Follow-up just on the broader market trends. Just where do you think we are in the cycle for aesthetics broadly, breast augmentation? How much, I guess, pent-up demand do you think there is out there just considering it's been a slow market? Do you think we need a rate cut to sort of get things going? Thanks.
You know, I think it depends on the market. I think when you look at the U.S., I do not think that that is one of the obstacles. I think we have seen a little bit different in a lot of the markets. I think there has been a lot of different fluctuation in the macroeconomic standpoint. Like we said before, I mean, I think for the most part, it is stabilized. I think there are still some questions out there, especially with all the tariff discussions. I think certainly on a global basis, we see it fairly stable. I do not think it is something that we need to kind of drive the growth.
Yeah, specifically in the U.S., we're not seeing any slowdown at all right now. In fact, we're seeing the opposite. The surgeons we engage with are talking about very long booking times, three months, six months, some outside of a year to get a consult with them. I think the market in the U.S. is very healthy and only getting better.
Allen Gong, JPMorgan.
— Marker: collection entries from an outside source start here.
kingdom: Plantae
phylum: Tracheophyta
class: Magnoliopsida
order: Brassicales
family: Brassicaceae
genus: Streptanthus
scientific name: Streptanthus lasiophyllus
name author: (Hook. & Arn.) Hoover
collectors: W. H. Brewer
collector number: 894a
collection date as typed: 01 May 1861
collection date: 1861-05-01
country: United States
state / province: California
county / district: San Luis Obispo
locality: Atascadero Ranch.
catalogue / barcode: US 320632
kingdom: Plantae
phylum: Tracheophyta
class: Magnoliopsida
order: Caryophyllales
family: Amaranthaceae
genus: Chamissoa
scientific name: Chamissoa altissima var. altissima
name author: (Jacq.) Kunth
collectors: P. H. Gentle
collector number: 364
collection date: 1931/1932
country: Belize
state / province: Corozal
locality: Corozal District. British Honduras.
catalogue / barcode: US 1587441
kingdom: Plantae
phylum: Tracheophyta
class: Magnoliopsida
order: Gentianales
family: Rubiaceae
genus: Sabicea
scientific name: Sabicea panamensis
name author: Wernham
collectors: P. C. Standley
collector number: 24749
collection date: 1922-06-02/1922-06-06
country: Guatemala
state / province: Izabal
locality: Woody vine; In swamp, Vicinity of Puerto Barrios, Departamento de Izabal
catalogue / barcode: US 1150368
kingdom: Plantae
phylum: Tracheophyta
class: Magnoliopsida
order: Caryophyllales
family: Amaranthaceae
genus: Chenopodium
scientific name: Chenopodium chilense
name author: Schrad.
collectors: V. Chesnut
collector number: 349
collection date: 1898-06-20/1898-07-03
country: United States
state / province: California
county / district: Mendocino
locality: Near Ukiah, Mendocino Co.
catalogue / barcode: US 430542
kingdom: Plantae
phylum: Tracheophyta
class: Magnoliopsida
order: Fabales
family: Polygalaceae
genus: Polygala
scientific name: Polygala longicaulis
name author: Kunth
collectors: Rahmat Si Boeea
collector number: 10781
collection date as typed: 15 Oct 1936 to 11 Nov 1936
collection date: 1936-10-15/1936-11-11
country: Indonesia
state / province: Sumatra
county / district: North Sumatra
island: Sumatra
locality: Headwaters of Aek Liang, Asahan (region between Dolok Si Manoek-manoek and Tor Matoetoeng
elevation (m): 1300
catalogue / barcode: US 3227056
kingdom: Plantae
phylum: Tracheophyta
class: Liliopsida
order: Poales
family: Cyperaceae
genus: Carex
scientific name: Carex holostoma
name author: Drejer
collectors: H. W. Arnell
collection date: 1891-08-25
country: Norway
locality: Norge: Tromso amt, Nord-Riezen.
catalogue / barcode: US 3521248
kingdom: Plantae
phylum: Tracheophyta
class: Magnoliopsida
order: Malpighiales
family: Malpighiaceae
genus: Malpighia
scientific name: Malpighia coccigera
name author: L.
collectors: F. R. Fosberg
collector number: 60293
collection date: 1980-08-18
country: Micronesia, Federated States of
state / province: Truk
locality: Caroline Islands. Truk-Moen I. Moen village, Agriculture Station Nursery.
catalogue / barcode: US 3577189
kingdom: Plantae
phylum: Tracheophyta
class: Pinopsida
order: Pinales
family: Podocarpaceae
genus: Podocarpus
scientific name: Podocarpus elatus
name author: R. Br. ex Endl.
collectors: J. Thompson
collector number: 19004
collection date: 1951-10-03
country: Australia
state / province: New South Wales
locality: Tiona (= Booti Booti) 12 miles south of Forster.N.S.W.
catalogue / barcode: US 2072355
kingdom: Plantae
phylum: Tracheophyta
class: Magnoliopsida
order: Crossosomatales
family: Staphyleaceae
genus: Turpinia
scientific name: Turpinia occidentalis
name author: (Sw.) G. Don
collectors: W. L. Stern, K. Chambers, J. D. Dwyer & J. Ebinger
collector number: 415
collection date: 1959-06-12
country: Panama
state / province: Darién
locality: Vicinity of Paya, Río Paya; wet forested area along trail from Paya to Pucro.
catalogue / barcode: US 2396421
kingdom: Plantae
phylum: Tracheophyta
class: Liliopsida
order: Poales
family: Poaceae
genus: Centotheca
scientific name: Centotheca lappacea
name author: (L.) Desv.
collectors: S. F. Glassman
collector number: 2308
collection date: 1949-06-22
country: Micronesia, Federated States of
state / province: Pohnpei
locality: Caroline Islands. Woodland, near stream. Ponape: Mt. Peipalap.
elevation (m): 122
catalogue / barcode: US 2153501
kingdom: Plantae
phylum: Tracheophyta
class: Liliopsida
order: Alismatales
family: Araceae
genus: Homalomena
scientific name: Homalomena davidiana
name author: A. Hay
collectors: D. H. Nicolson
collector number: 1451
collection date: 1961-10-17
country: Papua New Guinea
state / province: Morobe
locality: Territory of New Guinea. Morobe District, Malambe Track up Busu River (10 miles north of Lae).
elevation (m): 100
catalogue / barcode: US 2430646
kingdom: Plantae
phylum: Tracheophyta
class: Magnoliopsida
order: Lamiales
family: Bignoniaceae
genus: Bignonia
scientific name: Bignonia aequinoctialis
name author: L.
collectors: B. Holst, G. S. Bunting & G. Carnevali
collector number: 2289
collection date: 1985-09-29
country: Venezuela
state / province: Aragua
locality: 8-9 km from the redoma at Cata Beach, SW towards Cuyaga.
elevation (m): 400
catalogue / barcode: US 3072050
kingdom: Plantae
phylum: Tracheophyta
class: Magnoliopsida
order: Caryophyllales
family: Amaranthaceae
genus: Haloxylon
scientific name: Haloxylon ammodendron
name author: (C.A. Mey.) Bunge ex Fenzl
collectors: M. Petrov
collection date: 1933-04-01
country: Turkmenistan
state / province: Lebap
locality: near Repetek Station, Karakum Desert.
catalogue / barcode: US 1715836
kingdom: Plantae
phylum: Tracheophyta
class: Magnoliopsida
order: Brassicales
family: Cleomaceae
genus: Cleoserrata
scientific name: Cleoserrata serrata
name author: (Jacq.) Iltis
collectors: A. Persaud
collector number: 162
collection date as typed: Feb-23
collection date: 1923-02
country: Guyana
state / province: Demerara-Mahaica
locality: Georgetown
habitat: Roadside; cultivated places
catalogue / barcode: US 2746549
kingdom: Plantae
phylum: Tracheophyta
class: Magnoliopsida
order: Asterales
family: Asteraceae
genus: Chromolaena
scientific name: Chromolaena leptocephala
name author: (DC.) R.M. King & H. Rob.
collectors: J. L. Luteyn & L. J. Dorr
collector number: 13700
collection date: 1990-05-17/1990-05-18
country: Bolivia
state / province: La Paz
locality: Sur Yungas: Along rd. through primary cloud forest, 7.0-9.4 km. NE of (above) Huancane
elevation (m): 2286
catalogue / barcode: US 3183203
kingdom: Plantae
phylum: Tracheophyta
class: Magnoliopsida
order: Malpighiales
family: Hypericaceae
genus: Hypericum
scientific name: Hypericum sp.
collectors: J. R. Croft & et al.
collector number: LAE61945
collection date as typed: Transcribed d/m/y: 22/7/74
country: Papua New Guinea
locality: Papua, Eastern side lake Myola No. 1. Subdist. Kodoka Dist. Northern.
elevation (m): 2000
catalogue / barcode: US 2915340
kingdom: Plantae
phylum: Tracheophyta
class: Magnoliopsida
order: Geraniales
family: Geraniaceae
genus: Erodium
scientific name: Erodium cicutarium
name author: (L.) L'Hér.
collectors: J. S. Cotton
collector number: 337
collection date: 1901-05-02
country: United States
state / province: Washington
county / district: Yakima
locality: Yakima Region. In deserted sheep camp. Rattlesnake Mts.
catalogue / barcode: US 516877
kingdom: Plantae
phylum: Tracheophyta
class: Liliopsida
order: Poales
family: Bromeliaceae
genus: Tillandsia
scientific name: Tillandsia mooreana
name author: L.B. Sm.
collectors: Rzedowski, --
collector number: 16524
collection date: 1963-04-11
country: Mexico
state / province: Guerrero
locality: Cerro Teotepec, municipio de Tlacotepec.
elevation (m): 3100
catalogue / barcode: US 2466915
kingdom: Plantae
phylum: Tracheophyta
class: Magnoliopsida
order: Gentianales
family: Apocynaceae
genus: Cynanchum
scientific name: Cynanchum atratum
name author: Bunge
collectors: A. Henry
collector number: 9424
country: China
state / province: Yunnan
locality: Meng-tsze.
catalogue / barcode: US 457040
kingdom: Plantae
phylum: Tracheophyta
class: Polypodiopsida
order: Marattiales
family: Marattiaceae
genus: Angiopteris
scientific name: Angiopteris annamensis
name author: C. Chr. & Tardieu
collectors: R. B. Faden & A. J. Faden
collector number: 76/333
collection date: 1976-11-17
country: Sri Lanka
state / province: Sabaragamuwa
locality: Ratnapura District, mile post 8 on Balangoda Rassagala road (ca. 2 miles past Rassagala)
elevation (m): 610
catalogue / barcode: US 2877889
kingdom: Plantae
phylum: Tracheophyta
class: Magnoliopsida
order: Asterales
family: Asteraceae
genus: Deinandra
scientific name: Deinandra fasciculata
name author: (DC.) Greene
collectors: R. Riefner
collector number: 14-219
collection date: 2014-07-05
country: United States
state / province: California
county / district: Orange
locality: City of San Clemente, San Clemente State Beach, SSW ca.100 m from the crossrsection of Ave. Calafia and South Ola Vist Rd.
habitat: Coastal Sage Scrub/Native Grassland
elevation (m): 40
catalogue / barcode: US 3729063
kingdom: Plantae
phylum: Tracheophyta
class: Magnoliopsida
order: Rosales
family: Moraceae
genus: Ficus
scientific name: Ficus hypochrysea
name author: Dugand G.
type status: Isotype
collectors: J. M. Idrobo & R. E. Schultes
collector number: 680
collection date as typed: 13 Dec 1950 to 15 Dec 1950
I guess I'd had a quick question on kind of the competitive landscape. You're kind of entering a market that was dominated by two much larger diversified players. I'm just kind of curious, in reaction to having a new entrant, the disruption that's happening around the third player on the market, if you're seeing kind of any renewed activity or anything of note on the competitive front, just kind of in response to the launch that you're having.
In short, not really. If you really look at where those companies are right now, they're all either de-emphasizing their breast implant portfolio or they're sort of, like in the case of Mentor, sort of nothing really new from them for a long time, although the Boost device, which has actually done fairly well for them. But Sientra Tiger is definitely in a withdrawal from the breast implant space, so much so that they've really de-emphasized it in their sales rep's comp plan. If a rep's not getting paid on it, they're probably not talking about it, right? Allergan has just gone through a major reshuffle across their entire organization, again, sort of de-emphasizing that part of their portfolio even further. For us, I think it's an ideal time to enter the marketplace.
If there are no more questions, we want to thank everyone for joining us here in the room and also on the webcast. We will be here for a few minutes also. If anybody wants to have some refreshments and chat, we will be here for the next few minutes. Thank you again for joining us.